L'expérience de l'évolution de la Cote d'Ivoire au
cours des quinze dernières années est riche d'enseignements. Elle peut être
caractérisée d'une seule expression : « croissance sans développement »,
c'est-à-dire croissance engendrée et entretenue de l'extérieur, sans que les
structures socio-économiques mises en place permettent d'envisager un passage
automatique à l'étape ultérieure, celle d'un dynamisme autocentré et
auto-entretenu. » (Souligné par moi. M.A)
« Le développement du capitalisme en Côte
d’Ivoire » (1967) ; pp. 278-281
Le niveau de vie des Japonais a considérablement augmenté en 30 ans.
Certes. Mais la pollution a changé le visage du Japon. Les accidents ont été
nombreux dans les années 1960 et 1970. Citons l'exemple du village de pêcheurs
de Minamata, dont les habitants ont
été empoisonnés au mercure des années durant par les usines de Chissô, fleuron de l'industrie chimique.
On reproche dans cette affaire et dans d'autres encore à l'Etat d'avoir laissé
faire. De même, la croissance s'est faite sans souci de l'aménagement du
territoire et de la qualité de vie. On trouve très peu d'équipements collectifs
dans les villes japonaises, pas de crèches, de HLM, de maisons de retraites.
L'Etat a peu agi contre la spéculation immobilière. Les gens peuvent s'endetter
une bonne partie de leur vie pour un tout petit bout de terre. Les pressions
fiscales ont beau ne pas être élevées, le taux de natalité est parmi les plus
bas du monde. Dans le Japon de l'après-guerre (d'aujourd'hui), élever un enfant
coûte très cher. La sécurité sociale est basse.
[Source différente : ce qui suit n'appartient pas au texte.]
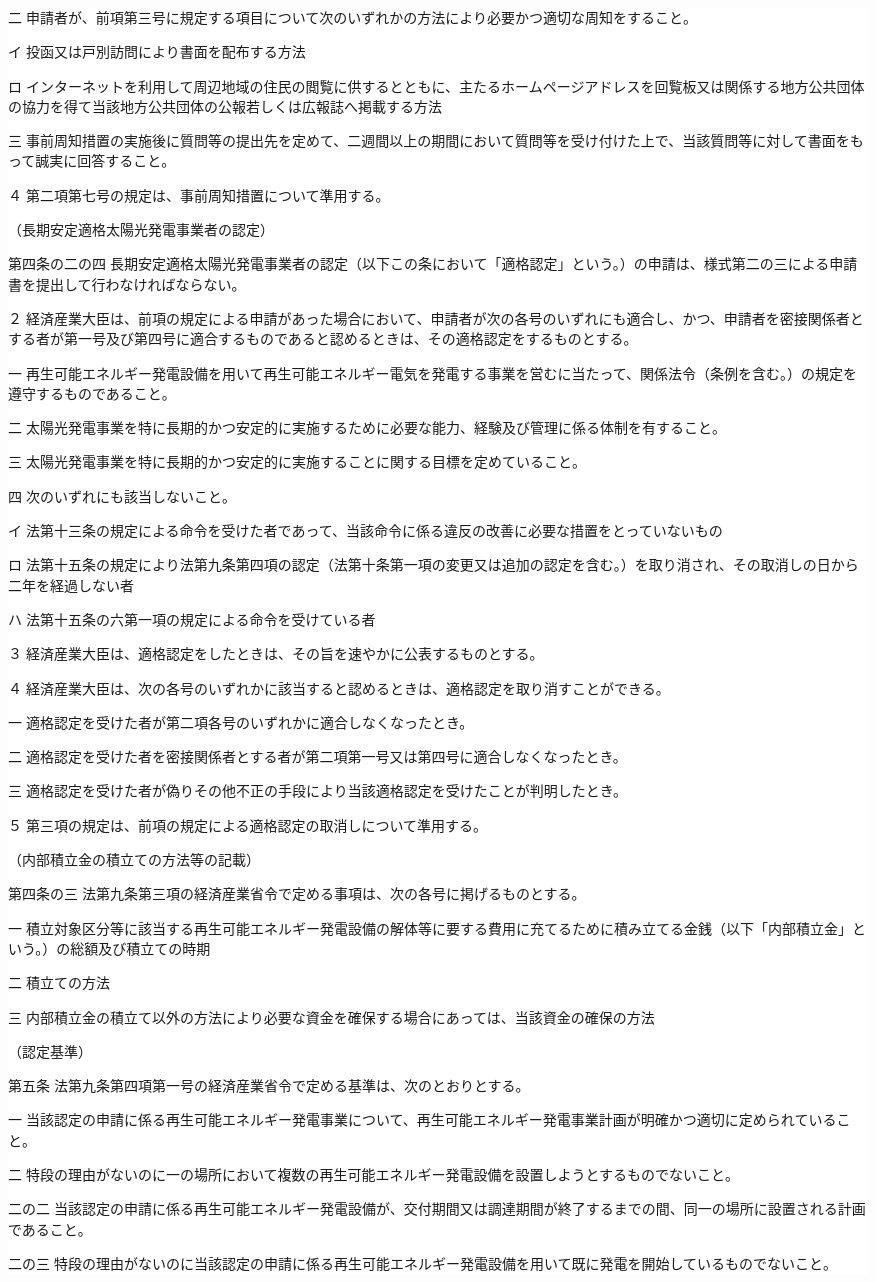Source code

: 二 申請者が、前項第三号に規定する項目について次のいずれかの方法により必要かつ適切な周知をすること。

イ 投函又は戸別訪問により書面を配布する方法

ロ インターネットを利用して周辺地域の住民の閲覧に供するとともに、主たるホームページアドレスを回覧板又は関係する地方公共団体の協力を得て当該地方公共団体の公報若しくは広報誌へ掲載する方法

三 事前周知措置の実施後に質問等の提出先を定めて、二週間以上の期間において質問等を受け付けた上で、当該質問等に対して書面をもって誠実に回答すること。

４ 第二項第七号の規定は、事前周知措置について準用する。

（長期安定適格太陽光発電事業者の認定）

第四条の二の四 長期安定適格太陽光発電事業者の認定（以下この条において「適格認定」という。）の申請は、様式第二の三による申請書を提出して行わなければならない。

２ 経済産業大臣は、前項の規定による申請があった場合において、申請者が次の各号のいずれにも適合し、かつ、申請者を密接関係者とする者が第一号及び第四号に適合するものであると認めるときは、その適格認定をするものとする。

一 再生可能エネルギー発電設備を用いて再生可能エネルギー電気を発電する事業を営むに当たって、関係法令（条例を含む。）の規定を遵守するものであること。

二 太陽光発電事業を特に長期的かつ安定的に実施するために必要な能力、経験及び管理に係る体制を有すること。

三 太陽光発電事業を特に長期的かつ安定的に実施することに関する目標を定めていること。

四 次のいずれにも該当しないこと。

イ 法第十三条の規定による命令を受けた者であって、当該命令に係る違反の改善に必要な措置をとっていないもの

ロ 法第十五条の規定により法第九条第四項の認定（法第十条第一項の変更又は追加の認定を含む。）を取り消され、その取消しの日から二年を経過しない者

ハ 法第十五条の六第一項の規定による命令を受けている者

３ 経済産業大臣は、適格認定をしたときは、その旨を速やかに公表するものとする。

４ 経済産業大臣は、次の各号のいずれかに該当すると認めるときは、適格認定を取り消すことができる。

一 適格認定を受けた者が第二項各号のいずれかに適合しなくなったとき。

二 適格認定を受けた者を密接関係者とする者が第二項第一号又は第四号に適合しなくなったとき。

三 適格認定を受けた者が偽りその他不正の手段により当該適格認定を受けたことが判明したとき。

５ 第三項の規定は、前項の規定による適格認定の取消しについて準用する。

（内部積立金の積立ての方法等の記載）

第四条の三 法第九条第三項の経済産業省令で定める事項は、次の各号に掲げるものとする。

一 積立対象区分等に該当する再生可能エネルギー発電設備の解体等に要する費用に充てるために積み立てる金銭（以下「内部積立金」という。）の総額及び積立ての時期

二 積立ての方法

三 内部積立金の積立て以外の方法により必要な資金を確保する場合にあっては、当該資金の確保の方法

（認定基準）

第五条 法第九条第四項第一号の経済産業省令で定める基準は、次のとおりとする。

一 当該認定の申請に係る再生可能エネルギー発電事業について、再生可能エネルギー発電事業計画が明確かつ適切に定められていること。

二 特段の理由がないのに一の場所において複数の再生可能エネルギー発電設備を設置しようとするものでないこと。

二の二 当該認定の申請に係る再生可能エネルギー発電設備が、交付期間又は調達期間が終了するまでの間、同一の場所に設置される計画であること。

二の三 特段の理由がないのに当該認定の申請に係る再生可能エネルギー発電設備を用いて既に発電を開始しているものでないこと。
De manière générale, on pense
que les intérêts privés des entreprises passent avant les divers aspects des
besoins de la population.
(…)
Les intérêts de la société japonaise ne sont pas respectés de manière
égale : des mouvements sociaux ont parfois obligé l'Etat à prendre en compte
leurs besoins, mais c'est toujours une élite bureaucratique, économique et
politique qui a eu le dernier mot. Depuis les années 1990, le compromis social
à la japonaise est mis à mal. Un certain nombre de pratiques économiques et
politiques se sont retournées contre la population.
http://www.sodesuka.fr/inalco/jap001/jap001_contemporain.pdf
Oui, le
miracle japonais aussi a son envers.